*PROMPT:* Can you return the records below exactly as they stand, but only from the first line through the one with "thumb ip: (927, 763)"?

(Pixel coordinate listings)
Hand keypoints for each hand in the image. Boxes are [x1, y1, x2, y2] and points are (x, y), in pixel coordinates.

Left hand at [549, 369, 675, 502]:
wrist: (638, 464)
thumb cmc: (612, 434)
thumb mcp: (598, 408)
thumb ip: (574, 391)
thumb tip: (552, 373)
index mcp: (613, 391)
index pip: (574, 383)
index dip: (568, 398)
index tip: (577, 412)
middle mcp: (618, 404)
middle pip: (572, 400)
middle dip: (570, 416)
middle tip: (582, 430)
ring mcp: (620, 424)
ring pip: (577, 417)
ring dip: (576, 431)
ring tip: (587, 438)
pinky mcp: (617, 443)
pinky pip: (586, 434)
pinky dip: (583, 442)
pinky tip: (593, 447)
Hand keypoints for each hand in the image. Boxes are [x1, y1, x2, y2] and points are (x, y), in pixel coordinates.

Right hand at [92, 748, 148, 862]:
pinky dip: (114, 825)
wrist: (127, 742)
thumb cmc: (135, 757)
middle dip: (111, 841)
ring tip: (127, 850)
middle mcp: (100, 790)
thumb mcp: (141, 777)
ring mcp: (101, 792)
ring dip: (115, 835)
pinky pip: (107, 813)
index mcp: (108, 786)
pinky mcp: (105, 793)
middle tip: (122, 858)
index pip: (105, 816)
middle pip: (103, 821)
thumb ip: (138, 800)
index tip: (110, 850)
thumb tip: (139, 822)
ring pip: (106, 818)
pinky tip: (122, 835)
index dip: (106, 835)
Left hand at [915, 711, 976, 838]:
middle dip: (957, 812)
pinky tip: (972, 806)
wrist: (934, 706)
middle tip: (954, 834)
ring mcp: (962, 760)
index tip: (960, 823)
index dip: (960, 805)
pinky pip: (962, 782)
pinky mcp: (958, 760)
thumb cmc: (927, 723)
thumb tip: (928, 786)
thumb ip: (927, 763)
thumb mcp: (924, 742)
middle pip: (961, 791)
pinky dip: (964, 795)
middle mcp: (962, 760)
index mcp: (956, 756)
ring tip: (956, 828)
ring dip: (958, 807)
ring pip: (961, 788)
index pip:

*ANSWER SECTION:*
Hand keypoints for each hand in the image. Boxes are [x1, y1, x2, y2] and points are (x, y), in pixel coordinates.

Left hand at [549, 369, 675, 502]:
wrist: (638, 464)
thumb cmc: (612, 434)
thumb mcp: (598, 408)
thumb ip: (574, 391)
thumb tip: (552, 373)
index mcp: (613, 391)
index pip: (574, 383)
index dip: (568, 398)
index tip: (577, 412)
middle mcp: (618, 404)
middle pip: (572, 400)
middle dip: (570, 416)
middle tip: (582, 430)
ring mcp: (620, 424)
ring pip: (577, 417)
ring dip: (576, 431)
ring tip: (587, 438)
pinky mcp: (617, 443)
pinky pip: (586, 434)
pinky dip: (583, 442)
pinky tip: (593, 447)
Hand keypoints for each hand in the image. Boxes are [x1, y1, x2, y2] and points are (x, y), in pixel coordinates.

Right hand at [92, 748, 148, 862]:
pinky dip: (114, 825)
wrist: (127, 742)
thumb cmc: (135, 757)
middle dip: (111, 841)
ring tip: (127, 850)
middle mcp: (100, 790)
thumb mcp: (141, 777)
ring mcp: (101, 792)
ring dip: (115, 835)
pinky pip: (107, 813)
index mcp: (108, 786)
pinky mcp: (105, 793)
middle tip: (122, 858)
index pip: (105, 816)
middle pip: (103, 821)
thumb ip: (138, 800)
index tip: (110, 850)
thumb tip: (139, 822)
ring pip: (106, 818)
pinky tip: (122, 835)
index dip: (106, 835)
Left hand at [915, 711, 976, 838]:
middle dip: (957, 812)
pinky tip: (972, 806)
wrist: (934, 706)
middle tip: (954, 834)
ring mcp: (962, 760)
index tip: (960, 823)
index dip: (960, 805)
pinky pip: (962, 782)
pinky mcp: (958, 760)
thumb cmc: (927, 723)
thumb tip: (928, 786)
thumb ip: (927, 763)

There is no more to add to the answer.